Sequence Alignment and Trimming Deduplication¶

To optimize performance and reduce storage usage, the 3t-seq pipeline implements a deduplication mechanism for expensive processing steps, specifically read trimming and sequence alignment.

Overview¶

The pipeline uses content-based hashing to uniquely identify every processing step. Think of a "hash" as a unique barcode or fingerprint that represents a specific combination of input data and settings. This ensures that expensive computational work (like mapping millions of reads to a genome) is only performed once. If two samples have the exact same barcode, the software knows they are identical and skips re-doing the work.

The Hashing Mechanism¶

The pipeline computes a hierarchy of these SHA256 barcodes/hashes for every sample in the SAMPLE_HASHES registry before the workflow starts.

1. Trimming Hash¶

This is the root of the dependency tree. It is derived from:

Input Files: Absolute paths to the raw FASTQ files.
Processing Parameters: The specific Trimmomatic settings (e.g., adaptive vs. fixed string).
Protocol: Whether the library is Single-End or Paired-End.

2. Alignment Hash¶

The alignment hash ensures that any upstream changes propagate correctly.
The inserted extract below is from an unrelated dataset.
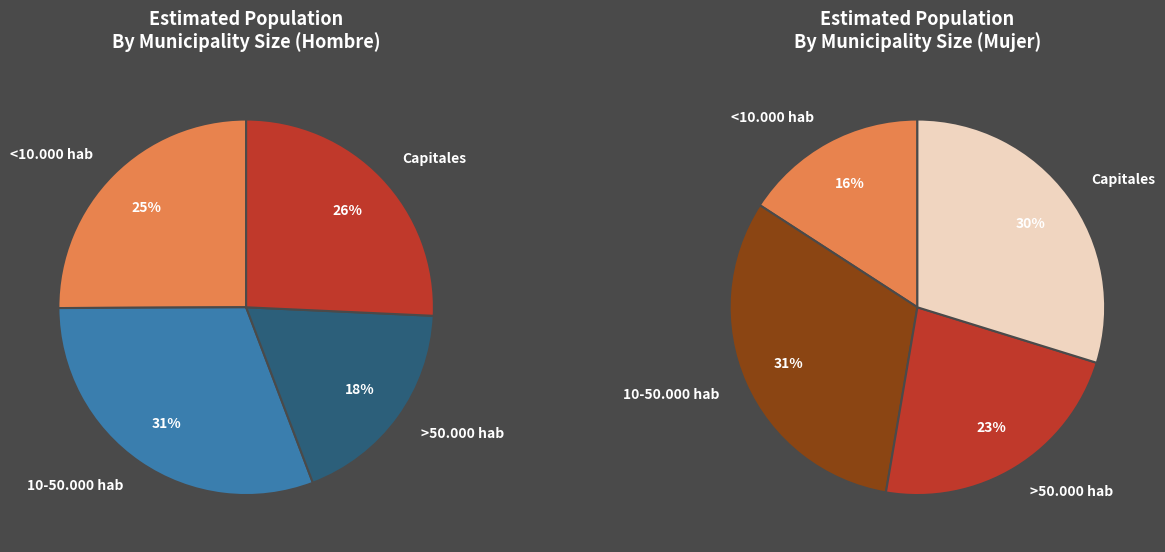

To the nearest percent, what is the difference between the <10.000 hab and >50.000 hab slice percentages?

7%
It depends on:

The Trimming Hash.
The STAR parameters (default or overrides).
The Genome Configuration (labels, FASTA, GTF).

3. Analysis Hashes¶

Higher-level analysis hashes (like starTE or MarkDup) are derived from the upstream Alignment Hash and module-specific settings:

starTE: Alignment Hash + Strandedness + starTE-specific parameters.
MarkDup: Alignment Hash + Picard settings.

Shared Result Cache (`_shared/`)¶

Results for hashed tasks are stored in a centralized directory structure:

results/
├── trim/
│   └── _shared/
│       └── <trim_hash>/
│           └── <sample>.fastq.gz
└── alignments/
    └── star/
        └── _shared/
            └── <align_hash>/
                └── <sample>.Aligned.sortedByCoord.out.bam

Preservation of Per-Series Structure¶

Instead of recalculating results, the pipeline checks if the corresponding barcode exists in the _shared/ folder. If found, it creates a symbolic link from your library's folder to the shared file.
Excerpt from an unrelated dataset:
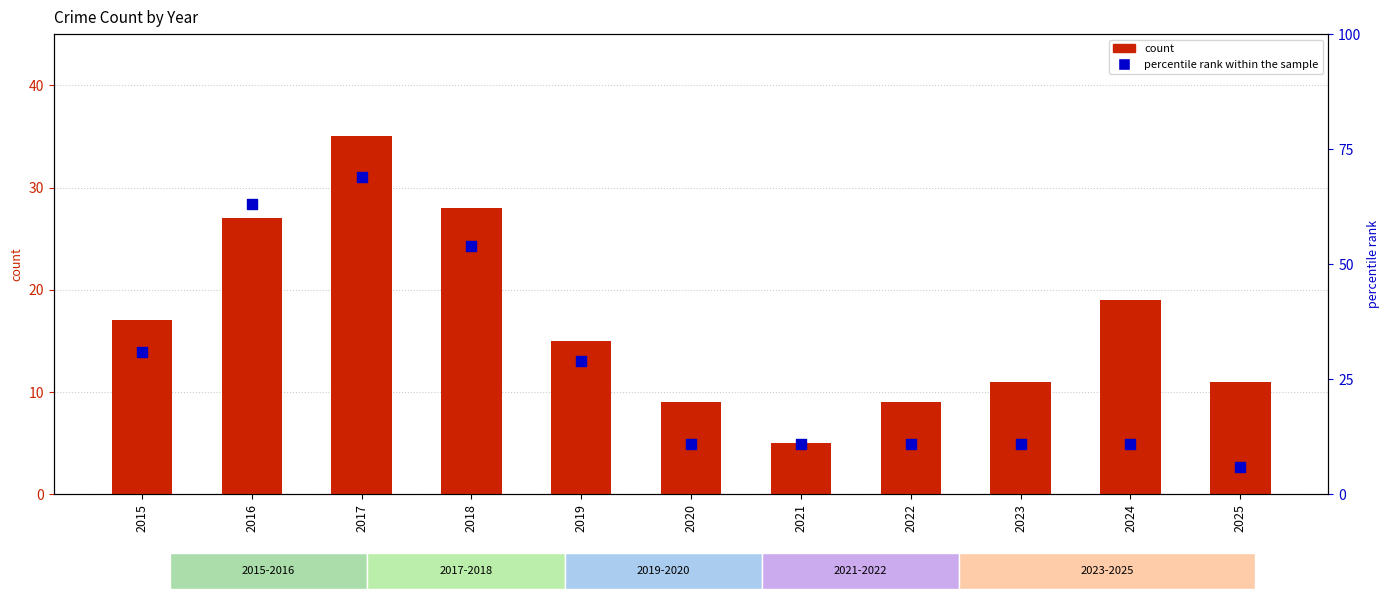

What are all the series names shown in the legend?

count, percentile rank within the sample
Think of a symbolic link as a shortcut on your desktop, or a "see page 42" reference in a lab notebook. It looks and acts like the actual file, but takes up zero extra hard-drive space.

results/alignments/star/GSE123456/sample1.bam -> ../_shared/<hash>/sample1.bam

Benefits¶

Performance: Drastically reduces compute time when analyzing overlapping cohorts or re-running samples.
Storage: Prevents redundant storage of large BAM and FASTQ files.
Reliability: Ensures that identical inputs always produce identical, shared outputs, reducing variability.

Usage Transparency¶

This mechanism is entirely transparent to the user. No changes to configuration files are required; the pipeline handles routing, hashing, and link creation automatically.